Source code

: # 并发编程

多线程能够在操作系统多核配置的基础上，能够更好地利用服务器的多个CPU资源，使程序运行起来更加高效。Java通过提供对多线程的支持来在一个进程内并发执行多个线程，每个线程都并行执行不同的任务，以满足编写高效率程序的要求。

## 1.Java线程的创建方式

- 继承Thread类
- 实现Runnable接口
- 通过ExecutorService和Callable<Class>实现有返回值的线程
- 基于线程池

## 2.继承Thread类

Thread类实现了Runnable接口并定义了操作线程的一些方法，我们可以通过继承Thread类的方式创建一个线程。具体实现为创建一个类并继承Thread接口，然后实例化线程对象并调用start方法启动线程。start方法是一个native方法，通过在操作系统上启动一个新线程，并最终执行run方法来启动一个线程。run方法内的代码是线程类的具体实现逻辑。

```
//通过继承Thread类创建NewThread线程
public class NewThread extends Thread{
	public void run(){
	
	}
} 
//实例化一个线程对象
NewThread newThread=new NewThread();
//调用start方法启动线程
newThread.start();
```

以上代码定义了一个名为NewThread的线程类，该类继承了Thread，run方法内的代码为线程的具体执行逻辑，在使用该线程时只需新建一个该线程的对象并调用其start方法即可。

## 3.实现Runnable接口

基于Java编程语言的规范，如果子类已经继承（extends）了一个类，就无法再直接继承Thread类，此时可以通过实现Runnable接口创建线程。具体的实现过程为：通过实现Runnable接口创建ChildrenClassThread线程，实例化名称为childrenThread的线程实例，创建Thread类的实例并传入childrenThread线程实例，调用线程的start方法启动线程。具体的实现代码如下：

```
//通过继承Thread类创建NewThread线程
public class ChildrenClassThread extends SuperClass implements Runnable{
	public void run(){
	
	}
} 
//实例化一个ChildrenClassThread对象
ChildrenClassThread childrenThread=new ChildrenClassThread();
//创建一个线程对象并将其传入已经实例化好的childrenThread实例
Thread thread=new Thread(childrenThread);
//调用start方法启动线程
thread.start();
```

━━━━━━

Set down each entry exactly, leaving none out.

Source code

: # 并发编程

多线程能够在操作系统多核配置的基础上，能够更好地利用服务器的多个CPU资源，使程序运行起来更加高效。Java通过提供对多线程的支持来在一个进程内并发执行多个线程，每个线程都并行执行不同的任务，以满足编写高效率程序的要求。

## 1.Java线程的创建方式

- 继承Thread类
- 实现Runnable接口
- 通过ExecutorService和Callable<Class>实现有返回值的线程
- 基于线程池

## 2.继承Thread类

Thread类实现了Runnable接口并定义了操作线程的一些方法，我们可以通过继承Thread类的方式创建一个线程。具体实现为创建一个类并继承Thread接口，然后实例化线程对象并调用start方法启动线程。start方法是一个native方法，通过在操作系统上启动一个新线程，并最终执行run方法来启动一个线程。run方法内的代码是线程类的具体实现逻辑。

```
//通过继承Thread类创建NewThread线程
public class NewThread extends Thread{
	public void run(){
	
	}
} 
//实例化一个线程对象
NewThread newThread=new NewThread();
//调用start方法启动线程
newThread.start();
```

以上代码定义了一个名为NewThread的线程类，该类继承了Thread，run方法内的代码为线程的具体执行逻辑，在使用该线程时只需新建一个该线程的对象并调用其start方法即可。

## 3.实现Runnable接口

基于Java编程语言的规范，如果子类已经继承（extends）了一个类，就无法再直接继承Thread类，此时可以通过实现Runnable接口创建线程。具体的实现过程为：通过实现Runnable接口创建ChildrenClassThread线程，实例化名称为childrenThread的线程实例，创建Thread类的实例并传入childrenThread线程实例，调用线程的start方法启动线程。具体的实现代码如下：

```
//通过继承Thread类创建NewThread线程
public class ChildrenClassThread extends SuperClass implements Runnable{
	public void run(){
	
	}
} 
//实例化一个ChildrenClassThread对象
ChildrenClassThread childrenThread=new ChildrenClassThread();
//创建一个线程对象并将其传入已经实例化好的childrenThread实例
Thread thread=new Thread(childrenThread);
//调用start方法启动线程
thread.start();
```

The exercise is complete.